What's the difference between Ingestion Time and Timestamp in CloudWatch Logs Insights?

Let's start with a following query to see the difference between Ingestion Time and Timestamp in CloudWatch Logs Insights:

fields @timestamp, @ingestionTime
| sort @timestamp desc
| limit 20

The output will look like this:

As you can see, in this example the @ingestionTime time is exactly the same for all log entries (the actual log messages are not relevant in this example), but the @timestamp value differs for each log entry.

Why is that?

The @timestamp is the time the event was said to have occurred, according to the message that was sent to CloudWatch.

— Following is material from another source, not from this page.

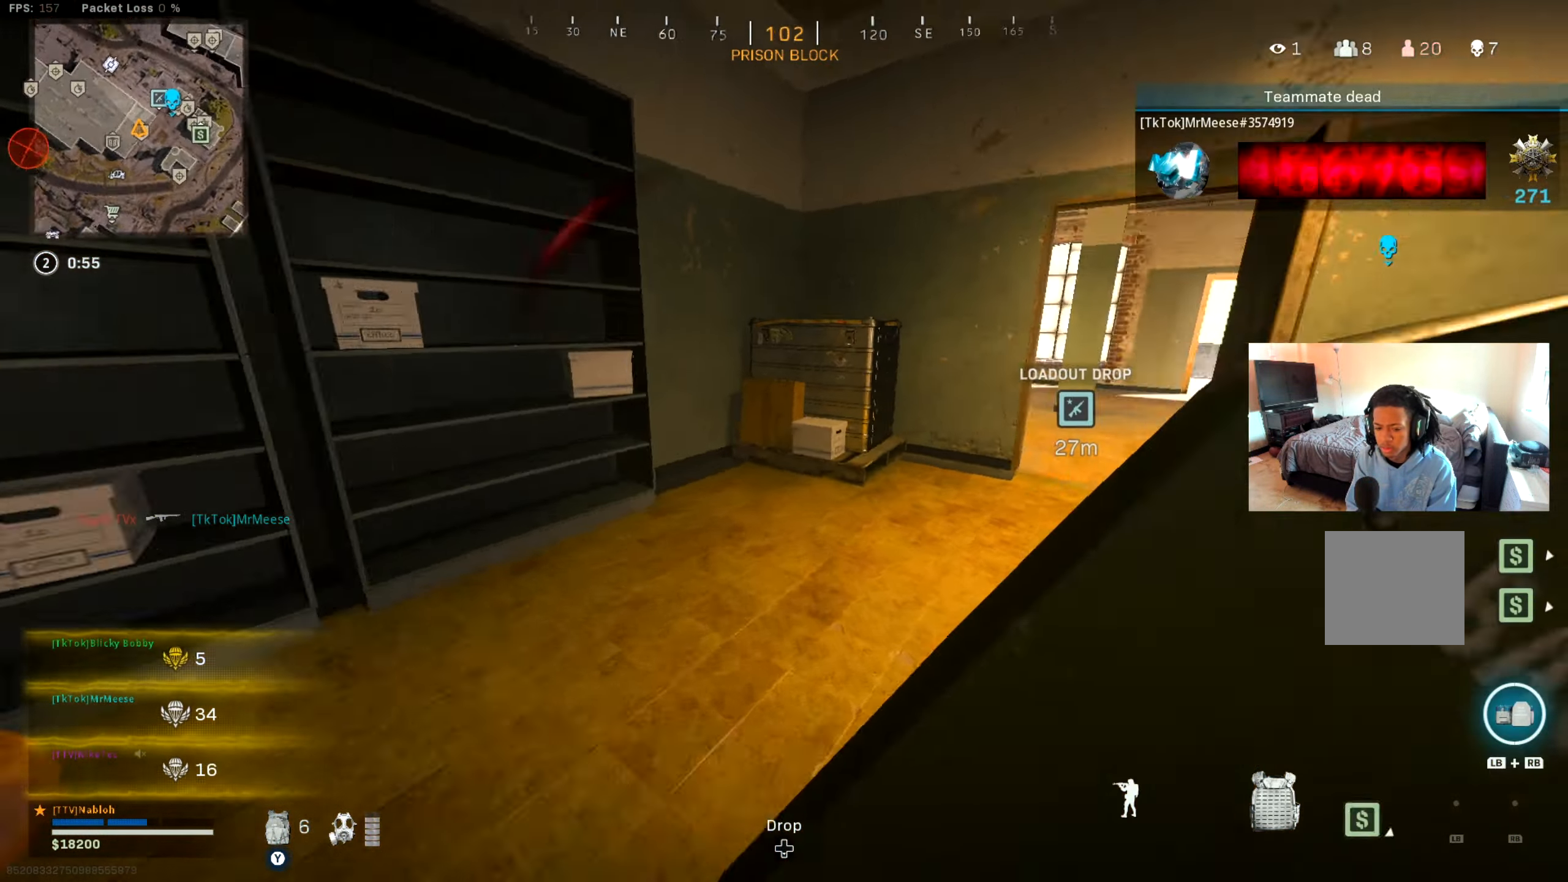
{"buttons": ["B"], "left_stick": "up", "right_stick": "left", "events": [[83, "left_stick", "up-right"], [133, "right_stick", "center"], [284, "right_stick", "right"], [350, "right_stick", "center"], [400, "right_stick", "left"], [417, "left_stick", "up"], [467, "B", "down"]]}
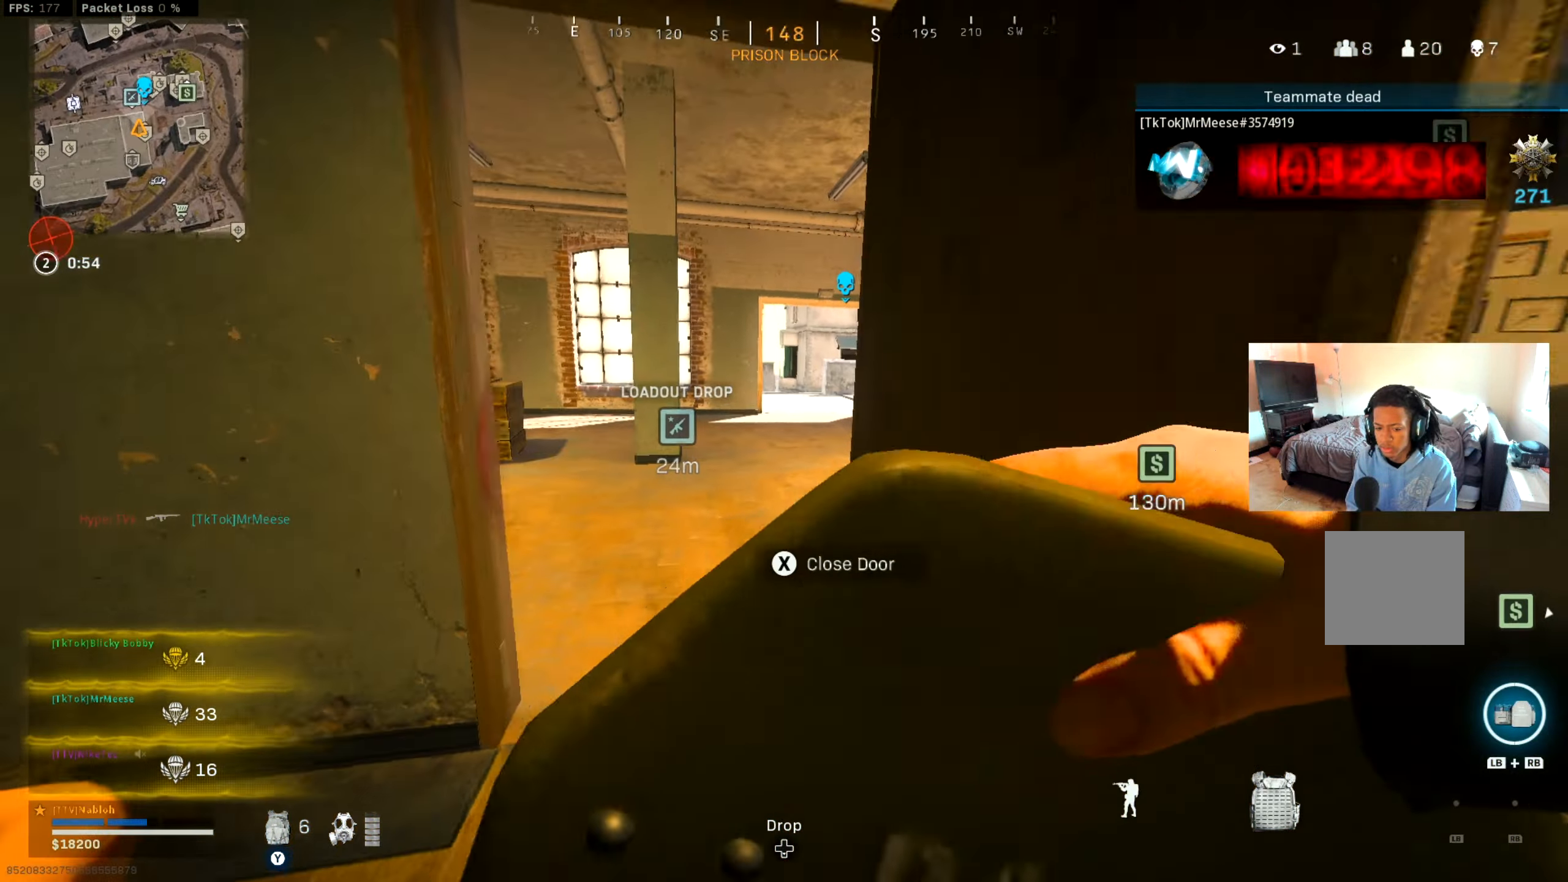
{"buttons": [], "left_stick": "up", "right_stick": "left", "events": [[50, "right_stick", "center"], [117, "B", "up"], [200, "B", "down"], [200, "right_stick", "left"], [333, "A", "down"], [333, "B", "up"], [384, "right_stick", "center"], [450, "A", "up"], [484, "right_stick", "left"]]}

The @ingestionTime is the time CloudWatch actually received the message about the event.

Bear in mind that there's always a delay between the time that an event occurs and the time when CloudWatch received and "ingested" the message about the event.

You may notice one more thing in the screenshot above - the @timestamp is in your local timezone (I happen to live in GTM+2), while the @ingestionTime is in UTC. Bear in mind that this is just the effect of AWS Console UI helping us a little, both of those values are expressed as the number of milliseconds after Jan 1, 1970 00:00:00 UTC, for instance:

@ingestionTime	1697630421207
@timestamp	1697630414311

FWIW I'd prefer if both of those values were displayed in UTC by default. If you prefer a local timezone though, there's a trick that can help you - fromMillis function.

Let's update our query:

fields @timestamp, fromMillis(@ingestionTime)
| sort @timestamp desc
| limit 20

The output will look like this:

As you can see, the @ingestionTime is now displayed in my local timezone. This can be helpful if you'd like to avoid doing timezone math in your head (or if you'd like the displayed values to be more consistent).